Where the Quinault River empties into the Pacific, a sea wall of massive boulders protects the Quinault Reservation village of Taholah from pounding waves, but it’s not always up to the task.

“It is inevitable that my street will be in the ocean at some point,” Lia Frenchman said. The Quinault tribal member and historic preservation officer lives with her partner and two kids in a modular home perched on cinder blocks in the shadow of the sea wall.

“At high tide in winter, the waves will come over, my backyard will fill with water, and you’ll see the water running under my house, out into the street,” Frenchman said. “Like, I’ll have a full current going.”

Each winter, the highest tides of the year — known as king tides — threaten to flood the low-lying village of 800 people, the largest on the Quinault Reservation.
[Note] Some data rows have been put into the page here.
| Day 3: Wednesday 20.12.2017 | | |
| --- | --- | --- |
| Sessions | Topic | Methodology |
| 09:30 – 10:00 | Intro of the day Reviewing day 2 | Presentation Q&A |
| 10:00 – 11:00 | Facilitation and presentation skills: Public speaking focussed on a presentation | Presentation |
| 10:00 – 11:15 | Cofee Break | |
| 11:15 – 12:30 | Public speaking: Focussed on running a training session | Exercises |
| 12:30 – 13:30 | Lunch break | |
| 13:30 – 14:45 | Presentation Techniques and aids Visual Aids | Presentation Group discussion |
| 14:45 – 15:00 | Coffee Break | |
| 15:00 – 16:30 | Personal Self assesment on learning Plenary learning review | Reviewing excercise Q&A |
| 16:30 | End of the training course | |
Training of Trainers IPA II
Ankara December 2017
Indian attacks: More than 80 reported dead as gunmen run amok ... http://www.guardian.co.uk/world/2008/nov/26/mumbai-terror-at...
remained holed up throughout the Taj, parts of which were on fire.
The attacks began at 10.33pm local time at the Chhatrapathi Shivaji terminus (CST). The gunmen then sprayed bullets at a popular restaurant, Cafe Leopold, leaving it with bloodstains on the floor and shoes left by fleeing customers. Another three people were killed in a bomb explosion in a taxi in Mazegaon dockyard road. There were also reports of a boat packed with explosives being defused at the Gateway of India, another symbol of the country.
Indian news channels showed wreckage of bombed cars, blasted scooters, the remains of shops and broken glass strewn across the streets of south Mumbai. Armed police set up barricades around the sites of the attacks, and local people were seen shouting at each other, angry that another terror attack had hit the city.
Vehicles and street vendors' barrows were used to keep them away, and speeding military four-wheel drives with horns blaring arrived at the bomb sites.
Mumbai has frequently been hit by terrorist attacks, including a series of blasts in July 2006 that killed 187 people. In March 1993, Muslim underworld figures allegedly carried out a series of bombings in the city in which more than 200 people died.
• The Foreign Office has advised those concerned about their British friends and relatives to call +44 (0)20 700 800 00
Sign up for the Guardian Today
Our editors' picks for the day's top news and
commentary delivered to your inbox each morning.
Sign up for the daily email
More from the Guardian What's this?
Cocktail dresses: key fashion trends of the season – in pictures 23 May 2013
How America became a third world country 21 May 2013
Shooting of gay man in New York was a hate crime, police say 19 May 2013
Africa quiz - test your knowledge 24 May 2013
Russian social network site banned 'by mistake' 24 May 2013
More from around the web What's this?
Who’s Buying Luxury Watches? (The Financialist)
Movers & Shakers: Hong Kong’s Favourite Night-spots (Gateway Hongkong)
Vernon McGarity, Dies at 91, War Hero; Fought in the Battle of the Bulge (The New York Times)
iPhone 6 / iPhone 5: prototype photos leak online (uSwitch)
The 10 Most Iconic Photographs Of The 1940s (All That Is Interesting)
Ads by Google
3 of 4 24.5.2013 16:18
Waves deposit hulking driftwood logs on top of the sea wall and, occasionally, into people’s backyards.

“There’s a few new ones today, even,” Frenchman said.

Tidal flooding forced the evacuation of Taholah in 2022, with the tribal government putting up elders at its casino 25 miles down the coast.

Frenchman knew the hazards of living by the sea wall when she bought her home in 2020, but housing is scarce in Taholah. Some four-bedroom homes house up to 20 people.

“We just made the most of this little home that became available and had to also make the choice to move onto this street, which is the most susceptible to flooding,” she said.

When big waves hit the sea wall at high tide, Frenchman’s home shakes.

“It just vibrates, like a little mini earthquake constantly, for a few hours,” she said.

Should a major earthquake hit the Cascadia Subduction Zone just offshore, or other seismic hot spots around the Pacific Rim, most of Taholah could be inundated by a tsunami.

“My kids’ schools, they’re all sea level,” Frenchman said. “They’re all in the flooding zone.”

Oceanographers say king tides in Taholah and elsewhere give a sneak peek of the future as an ever-hotter climate swells the world’s oceans. Global sea levels have risen about 7 inches over the past century due to heat-trapping pollution, with a similar rise forecast in just the next 30 years.

The Quinaults’ approach, sometimes called “managed retreat,” is a response to human-driven climate change that coastal communities are facing from Boston to Bangladesh. Such an approach can cost many millions of dollars, and the emotional toll can be high. People in the U.S. who relocate because of climate change usually move within 20 minutes of their original home, according to recent research.

Coastal property owners often prefer higher sea walls or engineering solutions to try to hold back a rising sea over relocating or abandoning valuable waterfront real estate.

“There are lots of examples of places that no longer exist on the map, so this has happened before,” said oceanographer Ian Miller with Washington Sea Grant at the University of Washington. “There are not too many instances of it happening in this kind of planned, managed, coordinated way.”

Taholah has done more to confront that hotter future than most places in the U.S. and it is gradually becoming one of the first American communities to move inland as sea levels rise.

In December, the Quinault government reached a milestone in its long push to provide safe housing for its people.

“You’re looking at about 9 acres of fresh development, with asphalt and sidewalks and lots of open space to start building some houses,” tribal council member Ryan Hendricks said behind the wheel of his pickup truck. “What I see is, I see a really nice start of relocating a village.”

There are no houses yet, just a figure eight of streets, sidewalks and underground utilities carved out of the tribe’s lichen-draped timberlands. The upland site with lots for 59 homes is about a mile from the lower village and 130 feet above sea level.

“I’m excited to see tribal members cruising around up here in anticipation,” said Hendricks, who used to manage the construction project before he was elected to the tribal council.

While fully relocating the village is expected to take at least another decade, tribal officials hope the first Quinault elders can begin moving into new homes in the next year or two.

“It’s a big project for such a small group of people to take on,” Hendricks said.